Michael A. Vuksta
The benefit of exploring our feelings and thoughts about artifacts, i.e., our deductions and speculations, lies in that these new meanings uncover and define new problems. (It is just such a problem that the Thanksgiving holiday presents.) While our image of the city has gotten larger, our sensitivity to monuments has increased. This image has emerged from broad, open natural spaces, dotted with manmade artifacts. Wooster Square Park and the New Haven Green are now characteristic places which refer to the past.
Because of the lack of an appropriate monument to correspond with Thanksgiving, the Wooster Square Historic District will become our object of analysis. Aside from my having established architecture as appropriate to the study of monuments, one may still be able to recall that from the first monument I selected that this object also allowed this inclusion.
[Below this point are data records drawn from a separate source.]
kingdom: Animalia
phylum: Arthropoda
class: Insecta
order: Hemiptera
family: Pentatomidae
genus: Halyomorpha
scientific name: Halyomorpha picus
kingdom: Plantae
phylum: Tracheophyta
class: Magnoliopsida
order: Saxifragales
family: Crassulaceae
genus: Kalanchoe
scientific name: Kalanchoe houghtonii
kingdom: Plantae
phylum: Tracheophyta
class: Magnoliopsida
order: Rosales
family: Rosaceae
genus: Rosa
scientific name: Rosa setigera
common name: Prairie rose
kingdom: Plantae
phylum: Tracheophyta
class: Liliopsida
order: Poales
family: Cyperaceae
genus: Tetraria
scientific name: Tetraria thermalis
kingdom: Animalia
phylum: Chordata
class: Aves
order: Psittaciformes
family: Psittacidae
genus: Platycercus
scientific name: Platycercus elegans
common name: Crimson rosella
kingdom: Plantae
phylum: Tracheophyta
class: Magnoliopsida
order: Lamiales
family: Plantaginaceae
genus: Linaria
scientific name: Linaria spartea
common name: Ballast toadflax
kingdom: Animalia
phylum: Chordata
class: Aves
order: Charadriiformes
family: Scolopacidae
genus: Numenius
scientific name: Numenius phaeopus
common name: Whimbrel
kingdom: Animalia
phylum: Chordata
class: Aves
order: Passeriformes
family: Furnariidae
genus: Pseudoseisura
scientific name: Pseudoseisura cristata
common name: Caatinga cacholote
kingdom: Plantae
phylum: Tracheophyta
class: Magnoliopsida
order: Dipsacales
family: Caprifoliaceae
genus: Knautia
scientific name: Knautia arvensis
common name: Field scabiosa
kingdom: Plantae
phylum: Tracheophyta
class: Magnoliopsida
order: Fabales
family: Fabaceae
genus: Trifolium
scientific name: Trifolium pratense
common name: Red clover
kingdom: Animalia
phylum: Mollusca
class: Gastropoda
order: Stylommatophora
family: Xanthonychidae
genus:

The houses of Wooster Square will be the object of our scrutiny at this time. In examining Elizabeth Brown’s guide to architecture in New Haven, it becomes clear that these houses continue to be identified by the names of their owners. The survival of these buildings and their continued use as dwellings, make them monuments for living. Lacking a monument more appropriate to the traditional holiday theme of feasting and agricultural plenty, the harvesting of another basic need, shelter, can provide a thematic correspondence. These domestic monuments permit a counterpoint to the memorials in the park. They are monuments to survival and deliverance.